Take this woman: uneducated, almost certainly illiterate, who’s probably never been outside her own region, and introduce her to a Saudi cleric with his nice car and clothes and education, and he tells her she needs to cover her face or Allah will be angry and her neighbors will think she’s a slut. What’s she going to do? That’s not a choice; that’s oppression pure and simple.

In a response to the controversial “Just Say No To Burqas” mural in Australia, a Muslim activist friend of mine Asra Nomani said, “‘Say No To Burqas,’ says ‘no’ to not only burqas but the interpretation of Islam that says that women are too sexy for their faces and have to cover up to be ‘good Muslims.’ It’s important that we reject the interpretation of Islam that sanctions burqas. One girl who had to wear a burqa in my village in India asked me, ‘What’s it like to feel the sun shine on your face?'”

Asra makes a good point that the burqa is only one interpretation of Islam. The Koran and Hadith say that both men and women should dress modestly. They say nothing about women bundling themselves up from head to toe in yards of cloth.

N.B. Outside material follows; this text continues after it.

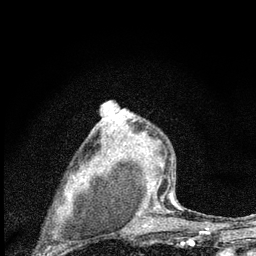
Breast MRI (dynamic contrast-enhanced), one axial slice. Position 53 of 80 along the scan axis. Cropped to one breast. Dynamic contrast-enhanced series, time point 2 of 7 at this slice position (early post-contrast). 3 T. TE 2.2 ms, TR 6 ms. 2 mm slice thickness. 256 × 256 image matrix. Female patient.
Outlined on this slice (semi-automatic segmentation, software-assisted and operator-edited):
- enhancing-tissue mask used for the functional tumour volume (all voxels passing the contrast-enhancement thresholds inside the analysis volume; usually the tumour): bounding box [x1, y1, x2, y2] px = [97, 112, 176, 225]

An educated debate about this issue is becoming increasingly important as Western society becomes more multicultural. It’s becoming more important to me personally. I spend every summer in Oxford. Among the many Muslims there, most women wear headscarves, something that I barely notice anymore. A small minority of women wear the niqab, including a local pharmacist. Last year we were in the park and my son, then four years old, saw one of the mothers wearing a niqab.

“Why is she hiding her face?” he asked.

“Because she wants to for her religion,” I said.

“SHE SHOULD TAKE IT OFF!” he said in that typical child voice that carries for miles.

“Only if she wants to,” I replied rather lamely.

I couldn’t think of a better answer. I still can’t.